--- START ---

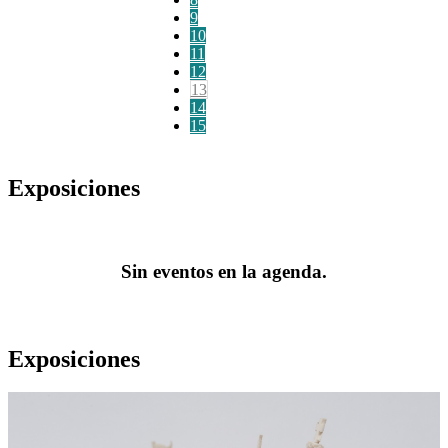
9
10
11
12
13
14
15
Exposiciones
Sin eventos en la agenda.
Exposiciones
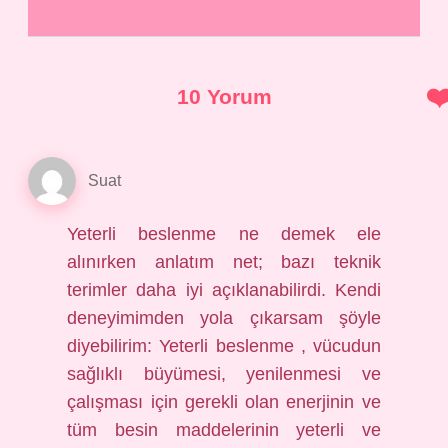
10 Yorum
Suat
Yeterli beslenme ne demek ele
alınırken anlatım net; bazı teknik
terimler daha iyi açıklanabilirdi. Kendi
deneyimimden yola çıkarsam şöyle
diyebilirim: Yeterli beslenme , vücudun
sağlıklı büyümesi, yenilenmesi ve
çalışması için gerekli olan enerjinin ve
tüm besin maddelerinin yeterli ve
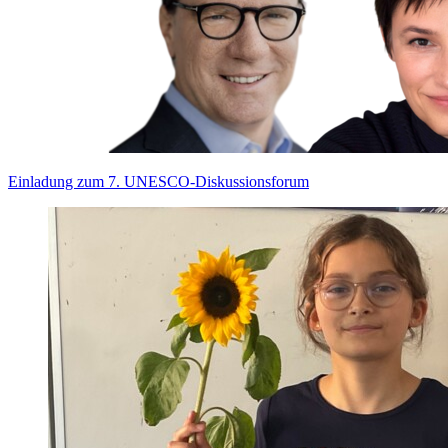
Einladung zum 7. UNESCO-Diskussionsforum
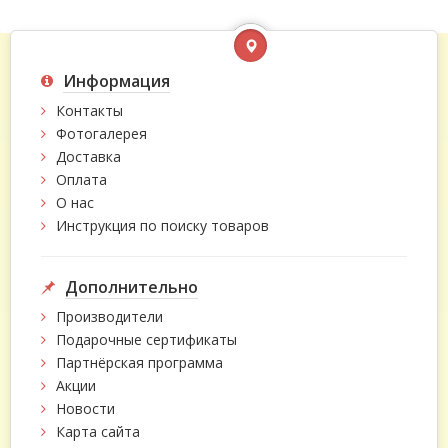
Информация
Контакты
Фотогалерея
Доставка
Оплата
О нас
Инструкция по поиску товаров
Дополнительно
Производители
Подарочные сертификаты
Партнёрская программа
Акции
Новости
Карта сайта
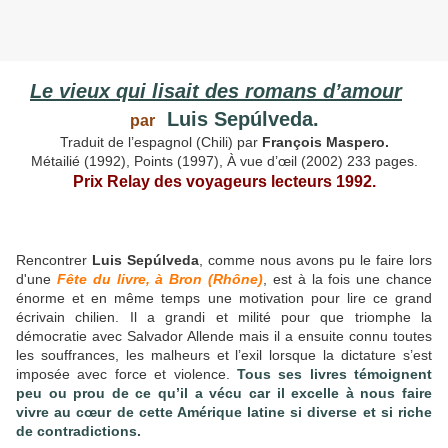
Le vieux qui lisait des romans d’amour
Luis Sepúlveda.
par
Traduit de l’espagnol (Chili) par
François Maspero.
Métailié (1992), Points (1997), À vue d’œil (2002) 233 pages.
Prix Relay des voyageurs lecteurs 1992.
Rencontrer
Luis Sepúlveda
, comme nous avons pu le faire lors
d'une
Fête du livre, à Bron (Rhône)
, est à la fois une chance
énorme et en même temps une motivation pour lire ce grand
écrivain chilien. Il a grandi et milité pour que triomphe la
démocratie avec Salvador Allende mais il a ensuite connu toutes
les souffrances, les malheurs et l’exil lorsque la dictature s’est
imposée avec force et violence.
Tous ses livres témoignent
peu ou prou de ce qu’il a vécu car il excelle à nous faire
vivre au cœur de cette Amérique latine si diverse et si riche
de contradictions.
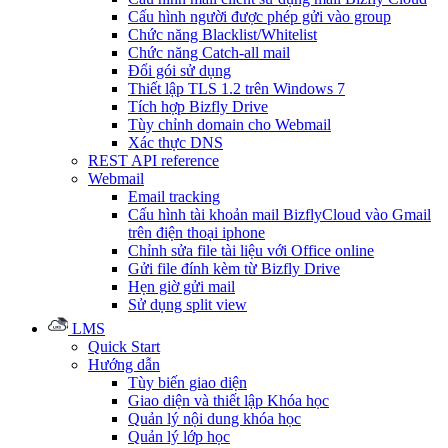
Cấu hình người được phép gửi vào group
Chức năng Blacklist/Whitelist
Chức năng Catch-all mail
Đổi gói sử dụng
Thiết lập TLS 1.2 trên Windows 7
Tích hợp Bizfly Drive
Tùy chỉnh domain cho Webmail
Xác thực DNS
REST API reference
Webmail
Email tracking
Cấu hình tài khoản mail BizflyCloud vào Gmail
trên điện thoại iphone
Chỉnh sửa file tài liệu với Office online
Gửi file đính kèm từ Bizfly Drive
Hẹn giờ gửi mail
Sử dụng split view
LMS
Quick Start
Hướng dẫn
Tùy biến giao diện
Giao diện và thiết lập Khóa học
Quản lý nội dung khóa học
Quản lý lớp học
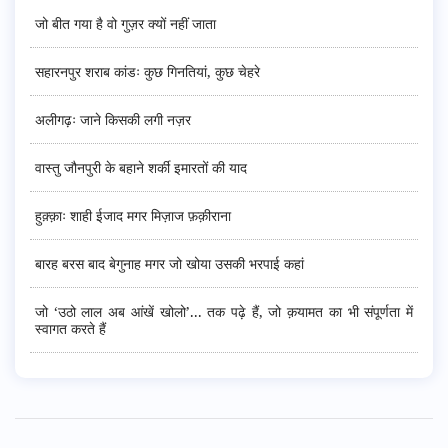
जो बीत गया है वो गुज़र क्यों नहीं जाता
सहारनपुर शराब कांडः कुछ गिनतियां, कुछ चेहरे
अलीगढ़ः जाने किसकी लगी नज़र
वास्तु जौनपुरी के बहाने शर्की इमारतों की याद
हुक़्क़ाः शाही ईजाद मगर मिज़ाज फ़क़ीराना
बारह बरस बाद बेगुनाह मगर जो खोया उसकी भरपाई कहां
जो ‘उठो लाल अब आंखें खोलो’... तक पढ़े हैं, जो क़यामत का भी संपूर्णता में
स्वागत करते हैं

--- END ---

§ PROBLEM REQUIREMENTS
Output exactly the lines of the listing above that start with the one holding "démocratie avec Salvador" and go on through the one holding "Chỉnh sửa file tài liệu với Office online"; leave the pictures out.

§ PROBLEM SOLUTION
démocratie avec Salvador Allende mais il a ensuite connu toutes
les souffrances, les malheurs et l’exil lorsque la dictature s’est
imposée avec force et violence.
Tous ses livres témoignent
peu ou prou de ce qu’il a vécu car il excelle à nous faire
vivre au cœur de cette Amérique latine si diverse et si riche
de contradictions.
Cấu hình người được phép gửi vào group
Chức năng Blacklist/Whitelist
Chức năng Catch-all mail
Đổi gói sử dụng
Thiết lập TLS 1.2 trên Windows 7
Tích hợp Bizfly Drive
Tùy chỉnh domain cho Webmail
Xác thực DNS
REST API reference
Webmail
Email tracking
Cấu hình tài khoản mail BizflyCloud vào Gmail
trên điện thoại iphone
Chỉnh sửa file tài liệu với Office online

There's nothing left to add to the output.